İşte bizim tavsiyemiz: “IT yönetimi ve departmanlarının, bulut sağlayıcılarının kendi iç IT departmanlarının bir uzantısı olduğunu fark etmesi gerekiyor. Risklerin tümü eşit derecede sağlayıcıları için de geçerlidir. Önemli fark şudur ki dahili departmanlarla riskleri değerlendirmek, onları yönetecek kontrolleri zorlamak daha kolay olabilir.”
Kontrollerin doğrulanmasını gösterebilen bir bulut sağlayıcısını seçmek. Bu kontrollerin bazılarında veri, erişilebilirlik, veri merkezi güvenliği kontrolleri ve ver şifreleme yer alıyor. Özel bir buluta ya da genel bir bulut içinde sistemlerin şifreli bir ortam üzerinden birbiriyle sanal olarak ayrıldığı sanal özel bir buluta yönelerek hangi eski uygulamalarınızın bulut için uygun olup olmadığını analiz edin. Bulut sağlayıcısından ayrıntılı bir felaket kurtarma planı isteyin. Dahili bir geri dönüş stratejisi de alternatif bir IT servis modeline hızlı bir biçimde geçişinize yardımcı olacaktır. Kritik bulut tabanlı varlıklarınızı düzenli olarak yedekleyin ve verileri güçlü şifreleme aracılığıyla koruyun. Bulut sağlayıcısından düzenli güvenlik olayı uyarıları isteyin ve belirli kritik varlıkları etiketlemesini talep edin. Daha büyük şeffaflık için servis sağlayıcılardan bağımsız denetleme raporları isteyin ve bulut sağlayıcınızın ISO 27001, 27002, ISO 31000 ve Payment Card Industry Data Security Standard (PCI DSS) uyumluluk sertifikasyonu gibi endüstri sertifikasyonlarını kontrol edin. Birden çok bulut uygulamasına tek giriş erişimi gibi ekstra güvenlik tedbirleri alın ve aynı zamanda ITIL veya ITSM gibi güvenlik taslaklarından yararlanın.

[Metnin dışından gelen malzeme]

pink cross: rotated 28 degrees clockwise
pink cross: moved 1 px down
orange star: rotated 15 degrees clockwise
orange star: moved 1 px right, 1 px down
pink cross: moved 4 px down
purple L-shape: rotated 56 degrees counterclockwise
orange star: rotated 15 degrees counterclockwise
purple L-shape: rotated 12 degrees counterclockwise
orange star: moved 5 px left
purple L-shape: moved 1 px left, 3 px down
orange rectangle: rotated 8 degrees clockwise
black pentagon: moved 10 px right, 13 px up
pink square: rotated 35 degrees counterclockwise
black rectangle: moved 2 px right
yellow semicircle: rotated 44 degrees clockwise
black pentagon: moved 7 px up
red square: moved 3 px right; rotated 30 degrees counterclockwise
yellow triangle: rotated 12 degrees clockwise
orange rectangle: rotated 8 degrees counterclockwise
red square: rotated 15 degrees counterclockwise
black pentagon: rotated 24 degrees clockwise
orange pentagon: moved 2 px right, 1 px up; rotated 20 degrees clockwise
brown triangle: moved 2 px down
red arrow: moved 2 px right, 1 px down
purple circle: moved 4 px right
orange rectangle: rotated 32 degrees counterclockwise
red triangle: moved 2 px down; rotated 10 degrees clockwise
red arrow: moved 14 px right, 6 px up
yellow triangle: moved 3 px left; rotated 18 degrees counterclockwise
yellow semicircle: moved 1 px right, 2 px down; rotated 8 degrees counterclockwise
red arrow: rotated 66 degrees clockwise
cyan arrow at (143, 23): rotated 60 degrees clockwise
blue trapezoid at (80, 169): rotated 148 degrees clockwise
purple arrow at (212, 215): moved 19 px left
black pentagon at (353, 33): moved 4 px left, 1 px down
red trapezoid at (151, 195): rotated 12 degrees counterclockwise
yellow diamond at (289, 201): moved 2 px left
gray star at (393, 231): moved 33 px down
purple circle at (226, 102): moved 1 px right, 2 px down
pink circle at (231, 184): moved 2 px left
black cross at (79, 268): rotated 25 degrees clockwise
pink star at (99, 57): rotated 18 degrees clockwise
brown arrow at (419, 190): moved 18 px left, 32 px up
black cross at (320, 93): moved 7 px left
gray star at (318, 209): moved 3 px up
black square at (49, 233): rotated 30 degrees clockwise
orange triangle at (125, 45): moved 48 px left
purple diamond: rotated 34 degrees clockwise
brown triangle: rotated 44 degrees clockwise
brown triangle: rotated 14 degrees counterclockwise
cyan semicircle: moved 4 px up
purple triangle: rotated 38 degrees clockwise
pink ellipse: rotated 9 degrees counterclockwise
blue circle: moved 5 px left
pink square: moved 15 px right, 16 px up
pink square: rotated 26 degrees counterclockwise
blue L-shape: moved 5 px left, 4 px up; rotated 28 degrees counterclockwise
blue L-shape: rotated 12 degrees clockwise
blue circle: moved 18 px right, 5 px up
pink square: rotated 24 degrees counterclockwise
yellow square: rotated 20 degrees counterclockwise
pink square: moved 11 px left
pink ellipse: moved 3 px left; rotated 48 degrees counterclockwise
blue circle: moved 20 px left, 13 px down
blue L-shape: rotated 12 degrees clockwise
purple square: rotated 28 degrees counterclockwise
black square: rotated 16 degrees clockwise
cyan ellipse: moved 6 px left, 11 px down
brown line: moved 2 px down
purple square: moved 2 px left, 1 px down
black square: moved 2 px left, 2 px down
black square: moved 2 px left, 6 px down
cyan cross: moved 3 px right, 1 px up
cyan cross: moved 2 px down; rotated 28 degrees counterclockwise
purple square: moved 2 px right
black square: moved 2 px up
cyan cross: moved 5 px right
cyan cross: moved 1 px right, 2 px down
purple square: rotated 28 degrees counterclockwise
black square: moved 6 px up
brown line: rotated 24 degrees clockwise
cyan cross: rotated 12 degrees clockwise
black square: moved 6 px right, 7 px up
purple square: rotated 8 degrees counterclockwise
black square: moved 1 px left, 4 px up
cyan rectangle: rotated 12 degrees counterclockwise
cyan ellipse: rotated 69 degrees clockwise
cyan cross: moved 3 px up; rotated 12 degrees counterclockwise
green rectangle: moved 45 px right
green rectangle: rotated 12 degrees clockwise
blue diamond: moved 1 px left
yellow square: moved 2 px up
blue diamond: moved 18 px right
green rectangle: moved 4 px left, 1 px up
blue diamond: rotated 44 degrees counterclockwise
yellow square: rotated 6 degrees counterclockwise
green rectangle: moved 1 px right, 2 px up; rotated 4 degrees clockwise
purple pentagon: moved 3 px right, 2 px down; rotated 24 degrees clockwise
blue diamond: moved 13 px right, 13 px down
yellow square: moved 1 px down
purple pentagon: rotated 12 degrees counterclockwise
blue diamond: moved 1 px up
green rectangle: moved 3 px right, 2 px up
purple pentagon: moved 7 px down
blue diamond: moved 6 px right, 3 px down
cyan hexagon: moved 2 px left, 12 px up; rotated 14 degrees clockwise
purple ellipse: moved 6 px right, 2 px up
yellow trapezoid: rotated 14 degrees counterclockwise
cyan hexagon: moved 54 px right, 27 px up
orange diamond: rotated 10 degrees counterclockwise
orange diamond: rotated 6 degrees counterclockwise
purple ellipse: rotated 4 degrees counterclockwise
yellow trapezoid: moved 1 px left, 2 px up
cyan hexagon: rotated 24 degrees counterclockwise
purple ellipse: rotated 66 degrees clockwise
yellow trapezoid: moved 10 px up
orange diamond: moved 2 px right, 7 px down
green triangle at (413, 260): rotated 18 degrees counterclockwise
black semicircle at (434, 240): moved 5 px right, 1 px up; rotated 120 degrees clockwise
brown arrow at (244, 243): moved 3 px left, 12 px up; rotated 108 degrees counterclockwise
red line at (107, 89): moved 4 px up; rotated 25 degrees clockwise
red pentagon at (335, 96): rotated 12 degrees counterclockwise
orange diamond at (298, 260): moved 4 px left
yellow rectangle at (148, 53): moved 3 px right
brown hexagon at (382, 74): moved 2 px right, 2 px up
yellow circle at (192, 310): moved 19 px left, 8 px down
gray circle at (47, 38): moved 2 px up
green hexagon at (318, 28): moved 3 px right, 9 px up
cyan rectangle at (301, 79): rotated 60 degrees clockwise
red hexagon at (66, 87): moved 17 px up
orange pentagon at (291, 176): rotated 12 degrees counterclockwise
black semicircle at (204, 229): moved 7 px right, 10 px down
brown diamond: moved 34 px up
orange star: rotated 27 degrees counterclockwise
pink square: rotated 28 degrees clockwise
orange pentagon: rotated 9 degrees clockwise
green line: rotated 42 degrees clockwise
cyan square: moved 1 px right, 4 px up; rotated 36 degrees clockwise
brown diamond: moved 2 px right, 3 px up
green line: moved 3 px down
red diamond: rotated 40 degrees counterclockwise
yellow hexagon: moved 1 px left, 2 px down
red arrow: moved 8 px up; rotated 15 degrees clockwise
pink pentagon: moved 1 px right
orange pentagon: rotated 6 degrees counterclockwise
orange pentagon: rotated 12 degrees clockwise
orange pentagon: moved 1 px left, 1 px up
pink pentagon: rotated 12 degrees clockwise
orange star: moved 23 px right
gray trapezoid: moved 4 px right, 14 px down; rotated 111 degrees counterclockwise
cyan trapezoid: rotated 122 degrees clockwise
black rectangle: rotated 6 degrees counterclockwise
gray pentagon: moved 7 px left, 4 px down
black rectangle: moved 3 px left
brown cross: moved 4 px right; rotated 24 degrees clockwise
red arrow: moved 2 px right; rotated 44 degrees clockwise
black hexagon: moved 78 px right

IT yönetim süreçlerini güçlendirerek ve güvenilir kontrolleri inşa ederek işletmeler bulut çözümlerinden gerçek rekabet avantajları türetebilir. Herhangi bir karar odağı genel risk hissiyatından ziyade kontrol listesi güdümlü denetim analizleri olmalı. Aksi halde organizasyon rekabet avantajından ve en iyi yeteneklere hızlı bir biçimde sahip olma faydasından mahrum kalır. CIO’lar ve anahtar IT karar vericileri risk-ödül takasını dikkate alırken temel meseleyi risk analizinden ziyade bir kontrol analizi perspektifinden görmelidir.